REQUIRED ACTION. Copy, please, the line with "Figure 1. Optical" and each line that follows it through the end of the data below, exactly as given and without pictures.

GIVEN MATERIAL.
---
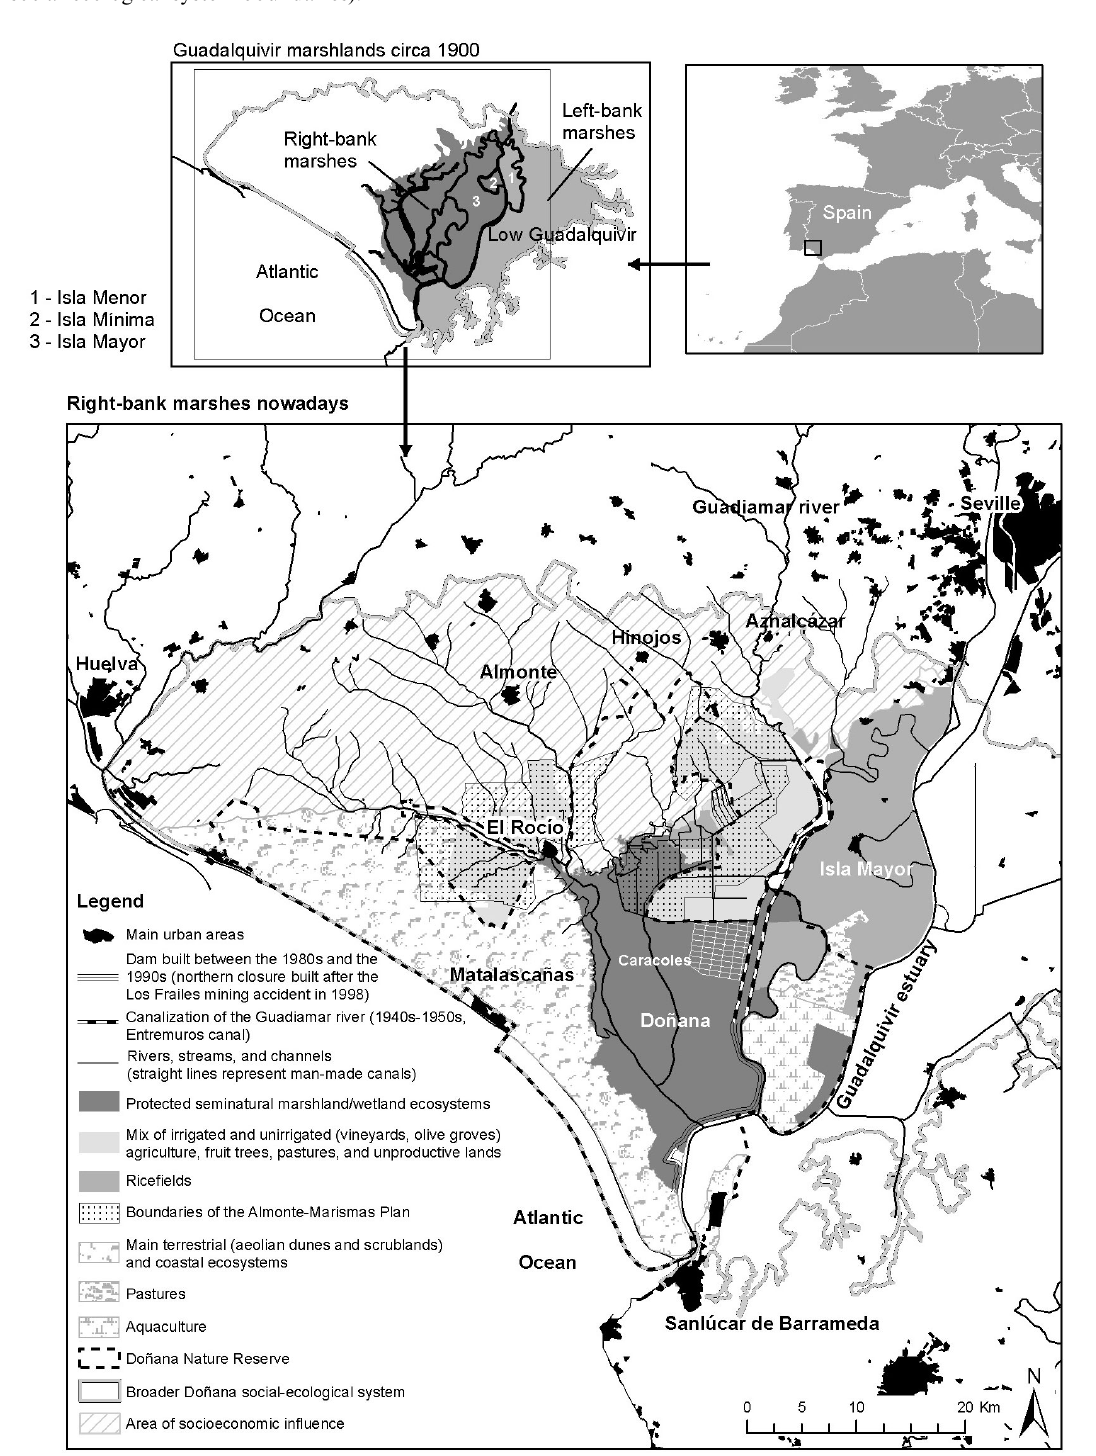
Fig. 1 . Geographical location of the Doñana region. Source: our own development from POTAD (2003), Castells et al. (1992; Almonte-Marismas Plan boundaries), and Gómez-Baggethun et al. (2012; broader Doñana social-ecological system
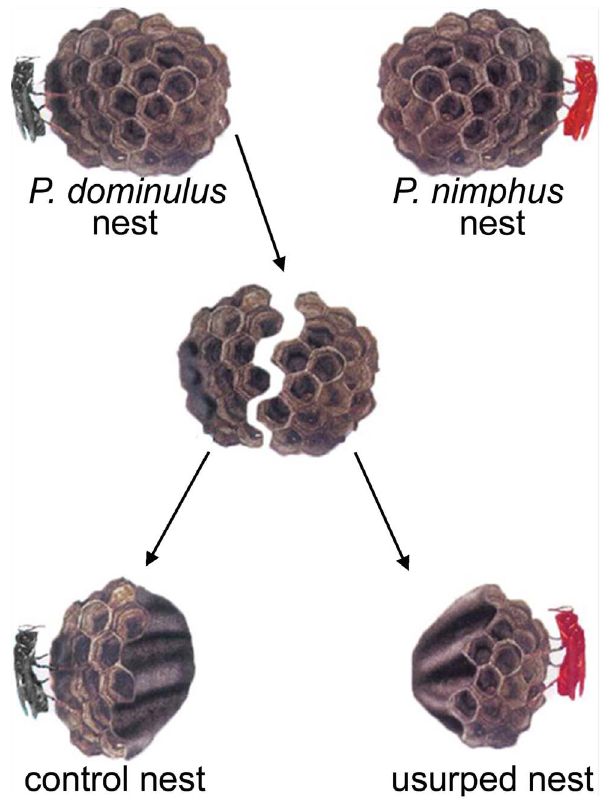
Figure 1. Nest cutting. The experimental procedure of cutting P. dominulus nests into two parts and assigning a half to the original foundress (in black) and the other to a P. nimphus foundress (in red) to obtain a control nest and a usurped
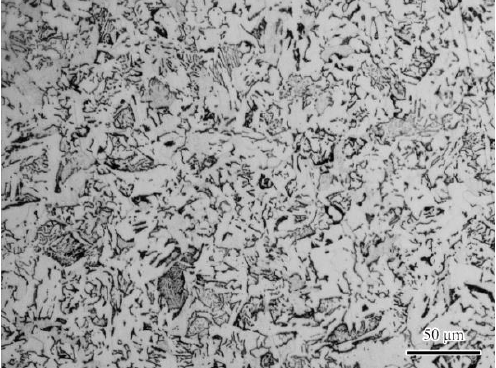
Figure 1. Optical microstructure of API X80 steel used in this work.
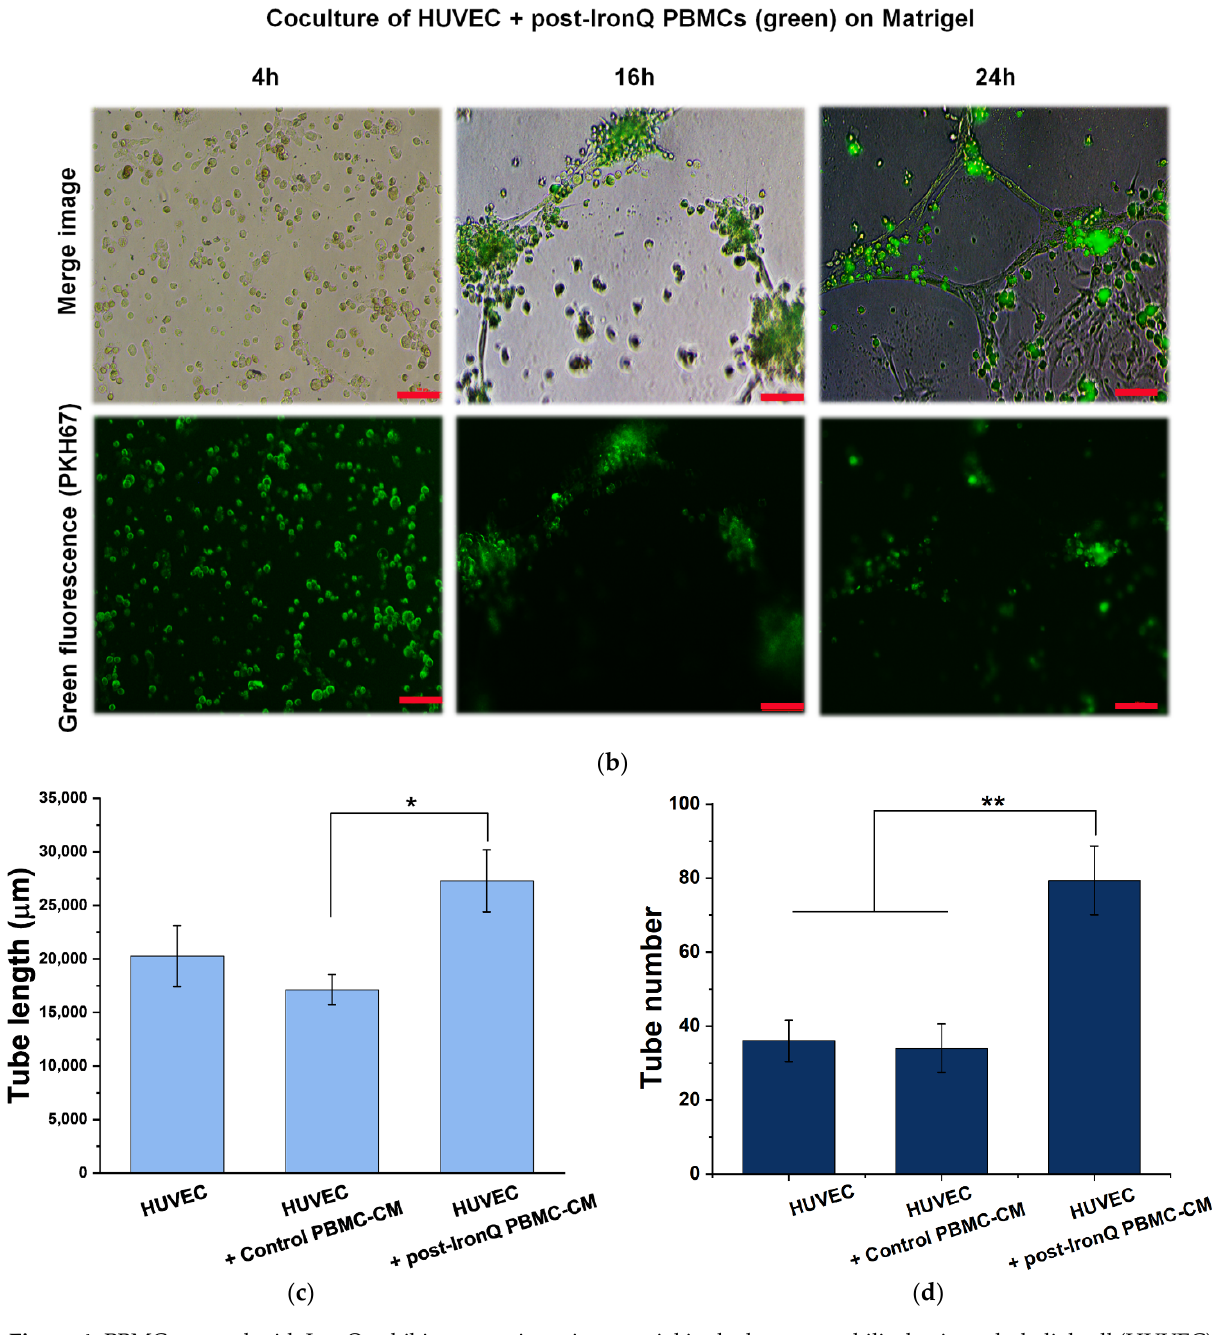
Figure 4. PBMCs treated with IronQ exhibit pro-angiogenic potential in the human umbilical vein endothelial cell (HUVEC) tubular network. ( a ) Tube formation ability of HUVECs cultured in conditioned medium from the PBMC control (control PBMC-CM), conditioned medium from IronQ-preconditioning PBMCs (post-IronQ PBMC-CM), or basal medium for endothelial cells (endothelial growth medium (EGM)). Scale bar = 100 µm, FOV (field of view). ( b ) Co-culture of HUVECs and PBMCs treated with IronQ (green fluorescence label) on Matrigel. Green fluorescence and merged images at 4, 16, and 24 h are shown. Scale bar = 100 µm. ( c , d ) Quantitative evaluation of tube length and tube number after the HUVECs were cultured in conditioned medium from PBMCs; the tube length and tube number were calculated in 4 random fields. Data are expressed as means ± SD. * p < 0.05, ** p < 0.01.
---
EXERCISE OUTPUT.
Figure 1. Optical microstructure of API X80 steel used in this work.
Figure 4. PBMCs treated with IronQ exhibit pro-angiogenic potential in the human umbilical vein endothelial cell (HUVEC) tubular network. ( a ) Tube formation ability of HUVECs cultured in conditioned medium from the PBMC control (control PBMC-CM), conditioned medium from IronQ-preconditioning PBMCs (post-IronQ PBMC-CM), or basal medium for endothelial cells (endothelial growth medium (EGM)). Scale bar = 100 µm, FOV (field of view). ( b ) Co-culture of HUVECs and PBMCs treated with IronQ (green fluorescence label) on Matrigel. Green fluorescence and merged images at 4, 16, and 24 h are shown. Scale bar = 100 µm. ( c , d ) Quantitative evaluation of tube length and tube number after the HUVECs were cultured in conditioned medium from PBMCs; the tube length and tube number were calculated in 4 random fields. Data are expressed as means ± SD. * p < 0.05, ** p < 0.01.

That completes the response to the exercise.